## TEXT EXCERPT

Pack Format Compatibility
Each resource pack targets a specific pack format number, which maps to a Minecraft version range. Using an older pack on a newer version of the game often works fine, but some textures may appear broken or fall back to default. Most pack pages list which Minecraft versions are supported — checking this before downloading saves troubleshooting time.
| Pack Format | Minecraft Version |
|---|---|
| 6 | 1.16.2 – 1.16.5 |
| 7 | 1.17 |
| 8 | 1.18 – 1.18.2 |
| 9 | 1.19 – 1.19.2 |
| 13 | 1.19.4 |
| 15 | 1.20 – 1.20.1 |
These are general reference points — always verify against the pack's documentation.
Adding a Texture Pack to Minecraft Bedrock Edition
Bedrock covers Windows (via the Microsoft Store), Xbox, PlayStation, Nintendo Switch, iOS, and Android. The process is more unified across platforms than Java, but mobile and console have important differences.
Windows 10/11 (Bedrock)
- Download a
.mcpackfile — Bedrock uses this format instead of.zip - Double-click the
.mcpackfile — Minecraft opens automatically and imports it - Open a world, go to Edit → Resource Packs and activate the pack
Mobile (iOS and Android)

## SUPPLIED INFORMATION
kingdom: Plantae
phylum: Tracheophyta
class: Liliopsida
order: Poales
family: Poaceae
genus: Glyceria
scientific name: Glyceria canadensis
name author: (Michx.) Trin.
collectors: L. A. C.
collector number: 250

## WHAT YOU HAVE TO DO
In the text on Minecraft resource packs, which pack format number matches Minecraft version 1.17?

## EXERCISE ANSWER
7